Review Summary: The New Game marks the return of Mudvayne, and while the album is nothing we haven't heard before, is likely to please fans of the band's newer sound. Although, it must be said that the band is dangerously close to completely stagnating.
A band can invoke pure hate by the mere mention of its name. Whether the hate is founded or not, bias is always present thanks to endless genre labels. Mudvayne has always been lumped in the nu-metal category and for good reason. People can argue that LD 50
was somewhat math metal but that is very debatable. the subsequent albums since their debut have all been very much rooted in nu-metal, albeit in the upper echelon. Something has to be said for the band's ability to stay together for the ten years of existence, unlike many of their new metal contemporaries. The core has stuck together, even with the distractions of the fall of nu-metal and the terrible idea that was Hellyeah. This album, however seems very much like a rehashing of previous material and does nothing to make anyone wish for nu-metal to relinquish its "glory" days.
The band's bright spots, the bass and drumming, are still as good as ever. The bass lines of Ryan Martinie are as good as they have ever been and Matthew McDonough shows once again why he should be in a real metal band, where he could truly show off his talents. Greg Tribbet once again is serviceable, and keeps up the furious pace set by McDonough and Martinie. Only a couple of solos are heard on the album, none of which will amaze you. Many band's rhythm section is relegated to the background, with the bass almost inaudible, however Mudvayne learned early on that their rhythm section is the band's strength. As such, they are more featured than most in metal. Every song succeeds or fails due to the work of front man Chad Gray. His voice is unique and also alternately annoying and superb. When lightly singing, his voice is rather whiny, but not high pitched on the whole; it is more of a tinge in his singing style. His voice is better when he sings with more edge to his voice. His strength has always been in his ability to toe the singing and screaming line. His actual screaming is not varied and rather standard.
The album itself is hindered with very pedestrian songwriting and a tendency to fall into the old habits, in terms of their guitar parts and the overall sound of the album. It sounds too much like their previous album Lost and Found
with not enough progression. There are few standout tracks as well, as the album tends to bleed together and differentiating between the songs when simply listening becomes hard. There are only small differences in the songs to let you know that the track has even changed. The usual verse chorus verse chorus bridge chorus is used on every song, and the songs themselves tend to hover around or just below the four minute mark, with the exceptions being “A New Game,” “A Cinderella Story,” and “Same Ol?”

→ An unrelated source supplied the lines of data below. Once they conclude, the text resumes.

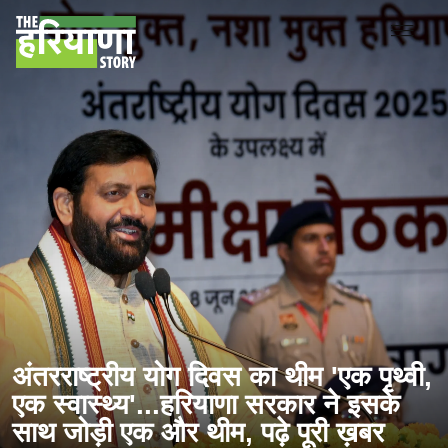
अंतरराष्ट्रीय योग दिवस का थीम 'एक पृथ्वी,
एक स्वास्थ्य'...हरियाणा सरकार ने इसके
साथ जोड़ी एक और थीम, पढ़े पूरी ख़बर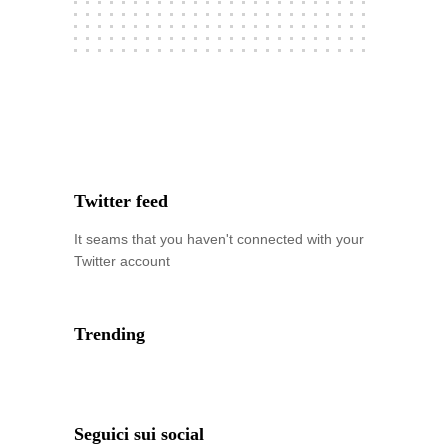
Twitter feed
It seams that you haven't connected with your
Twitter account
Trending
Seguici sui social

Mudvayne stronger tracks are the heavier tracks. “Fish Out of Water” punches you in the face at the outset, with the other strong heavy tracks being the aforementioned “A New Game” and “We The People,” which is plagued by stupid lyrics. It also needs mentioning that the lyrics are fairly average throughout the album, not helping or hindering any songs save for a few spots; they are just there.
The rest of the album is fairly mid-paced with the exception being the ballad “Never Enough” which is surprisingly a stronger track on the album, yet has very misplaced screaming in the bridge. Chad Gray’s voice carries the same throughout, and keeps the album above most similar nu-metal ballads. There are no true bad tracks on the album, and there are also trace influences of metal core here and there, but you only notice them in passing. The strongest of the mid-paced songs, and best song on the album, is “Have it Your Way,” which is very much akin to “Happy?” off of Lost and Found
both in catchy melodies and powerful vocals from Chad Gray. The one large gripe I have with the album is the presence of “Dull Boy,” which was on the live and demo album By the People, For the People
. The band said that this song would not be on the album, which I was very pleased about as it is a terrible song, and it brings down the already average second half of the album. There is no way that a song left on the cutting room floor could not have beat this song out on the album, or the band even could have just made the album ten tracks. It is by far the worst song on the album and has no redeeming values to it
All in all, a fairly middle of the road album that will do nothing to turn away fans of Lost and Found
and will continue to piss of people wishing of another LD 50
. This is not a misstep for Mudvayne, but it is also not a step forward. The presence of strong tracks “Have it Your Way” and “A New Game” keep this album from being terribly mediocre. This album does nothing to change the band’s image or that of the now mostly dead nu-metal genre, but is likely to sell albums and put Mudvayne on the shortlist to headline Rockstar Mayhem next year.